→ **Work request**
Copy the data below line for line, with no changes at all.
[Data for processing — start]
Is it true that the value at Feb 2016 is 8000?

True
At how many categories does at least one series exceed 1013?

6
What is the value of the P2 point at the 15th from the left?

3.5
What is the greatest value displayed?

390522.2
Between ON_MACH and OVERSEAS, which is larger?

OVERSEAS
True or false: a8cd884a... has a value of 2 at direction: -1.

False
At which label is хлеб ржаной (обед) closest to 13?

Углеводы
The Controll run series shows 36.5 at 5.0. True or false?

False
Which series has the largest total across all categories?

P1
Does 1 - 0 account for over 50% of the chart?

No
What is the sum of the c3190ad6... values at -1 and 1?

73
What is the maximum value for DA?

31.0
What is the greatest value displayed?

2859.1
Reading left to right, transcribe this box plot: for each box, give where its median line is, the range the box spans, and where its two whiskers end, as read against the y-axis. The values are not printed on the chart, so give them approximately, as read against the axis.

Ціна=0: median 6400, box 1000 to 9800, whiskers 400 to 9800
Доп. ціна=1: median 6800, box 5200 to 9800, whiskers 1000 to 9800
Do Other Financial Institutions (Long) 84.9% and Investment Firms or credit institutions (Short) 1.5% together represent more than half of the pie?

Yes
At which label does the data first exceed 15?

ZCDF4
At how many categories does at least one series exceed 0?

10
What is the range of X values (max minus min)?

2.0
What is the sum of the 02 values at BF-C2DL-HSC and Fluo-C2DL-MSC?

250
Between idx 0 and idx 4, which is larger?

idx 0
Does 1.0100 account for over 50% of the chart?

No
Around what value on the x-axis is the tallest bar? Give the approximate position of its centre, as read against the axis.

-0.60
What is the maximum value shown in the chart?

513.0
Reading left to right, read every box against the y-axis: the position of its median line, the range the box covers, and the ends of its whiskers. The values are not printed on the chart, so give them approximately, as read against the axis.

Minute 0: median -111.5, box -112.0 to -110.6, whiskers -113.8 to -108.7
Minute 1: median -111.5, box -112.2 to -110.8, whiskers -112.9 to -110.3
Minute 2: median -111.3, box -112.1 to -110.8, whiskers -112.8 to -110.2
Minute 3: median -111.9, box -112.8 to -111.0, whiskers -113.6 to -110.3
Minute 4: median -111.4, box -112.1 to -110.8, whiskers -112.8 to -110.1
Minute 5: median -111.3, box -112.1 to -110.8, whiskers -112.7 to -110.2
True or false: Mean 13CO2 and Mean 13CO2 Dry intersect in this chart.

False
[Data for processing — finish]
→ **Exercise result**
Is it true that the value at Feb 2016 is 8000?

True
At how many categories does at least one series exceed 1013?

6
What is the value of the P2 point at the 15th from the left?

3.5
What is the greatest value displayed?

390522.2
Between ON_MACH and OVERSEAS, which is larger?

OVERSEAS
True or false: a8cd884a... has a value of 2 at direction: -1.

False
At which label is хлеб ржаной (обед) closest to 13?

Углеводы
The Controll run series shows 36.5 at 5.0. True or false?

False
Which series has the largest total across all categories?

P1
Does 1 - 0 account for over 50% of the chart?

No
What is the sum of the c3190ad6... values at -1 and 1?

73
What is the maximum value for DA?

31.0
What is the greatest value displayed?

2859.1
Reading left to right, transcribe this box plot: for each box, give where its median line is, the range the box spans, and where its two whiskers end, as read against the y-axis. The values are not printed on the chart, so give them approximately, as read against the axis.

Ціна=0: median 6400, box 1000 to 9800, whiskers 400 to 9800
Доп. ціна=1: median 6800, box 5200 to 9800, whiskers 1000 to 9800
Do Other Financial Institutions (Long) 84.9% and Investment Firms or credit institutions (Short) 1.5% together represent more than half of the pie?

Yes
At which label does the data first exceed 15?

ZCDF4
At how many categories does at least one series exceed 0?

10
What is the range of X values (max minus min)?

2.0
What is the sum of the 02 values at BF-C2DL-HSC and Fluo-C2DL-MSC?

250
Between idx 0 and idx 4, which is larger?

idx 0
Does 1.0100 account for over 50% of the chart?

No
Around what value on the x-axis is the tallest bar? Give the approximate position of its centre, as read against the axis.

-0.60
What is the maximum value shown in the chart?

513.0
Reading left to right, read every box against the y-axis: the position of its median line, the range the box covers, and the ends of its whiskers. The values are not printed on the chart, so give them approximately, as read against the axis.

Minute 0: median -111.5, box -112.0 to -110.6, whiskers -113.8 to -108.7
Minute 1: median -111.5, box -112.2 to -110.8, whiskers -112.9 to -110.3
Minute 2: median -111.3, box -112.1 to -110.8, whiskers -112.8 to -110.2
Minute 3: median -111.9, box -112.8 to -111.0, whiskers -113.6 to -110.3
Minute 4: median -111.4, box -112.1 to -110.8, whiskers -112.8 to -110.1
Minute 5: median -111.3, box -112.1 to -110.8, whiskers -112.7 to -110.2
True or false: Mean 13CO2 and Mean 13CO2 Dry intersect in this chart.

False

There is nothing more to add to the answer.